In one of the exercise sheets for my complex analysis course we are given the following task
Prove that the set of all meromorphic functions on $\mathbb{C}$ defines a (pre)sheaf.
showing that they form a presheaf is fairly trivial. In order to check the second sheaf Axiom (the gluing Axiom - at least Wikipedia calls is so) the solution suggests that one has to use Mittag-Leffler and the identity theorem.
However I think I can provide an "Elementary" proof: Let $\mathcal{M}$ denote the Sheaf of meromorphic functions, $U \subset \mathbb{C}$ be open and $\{U_i\}_{i \in I}$ be an open cover of $U$.
I have to show that if a familiy $f_i \in \mathcal{M}(U_i)$ satisfies $f_i|_{U_i \cap U_j} = f_j|_{U_i \cap U_j}$ for all $i, j \in I$ then there exists an $f \in \mathcal{M}(U)$ such that $\forall i \in I: f|_{U_i} = f_i$.

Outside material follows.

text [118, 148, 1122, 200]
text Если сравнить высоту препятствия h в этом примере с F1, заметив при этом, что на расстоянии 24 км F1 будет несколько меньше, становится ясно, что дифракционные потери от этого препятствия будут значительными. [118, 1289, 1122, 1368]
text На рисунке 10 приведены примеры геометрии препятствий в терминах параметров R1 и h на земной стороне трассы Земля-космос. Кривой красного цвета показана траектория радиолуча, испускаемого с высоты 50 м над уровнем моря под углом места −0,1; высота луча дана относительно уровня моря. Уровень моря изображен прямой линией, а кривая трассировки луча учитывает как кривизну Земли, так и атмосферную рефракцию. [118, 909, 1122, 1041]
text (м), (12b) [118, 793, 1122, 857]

Now as fas as I can see I can construct a function $f: U \to \mathbb{C} \cup \{\infty\}$ which maps any $x \in U$ to an $f_i(x)$ where $i$ is chosen such that $x \in U_i$. This function satisfies the aforementioned property so we only have to check that it is in fact meromorphic. For every $x$ there is an $U_i$ which contains $x$ and therefore also a neighborhood $V$ of $x$. Since $f_i|_V$ is meromorphic it follows, that $f|_V = f_i|_V$ is meromorphic. Since meromorphy is a local property $f$ as a whole is meromorphic.
Is this correct?
I am not at all familiar with Sheafs so please point out if there is any wrong use of notation in my question.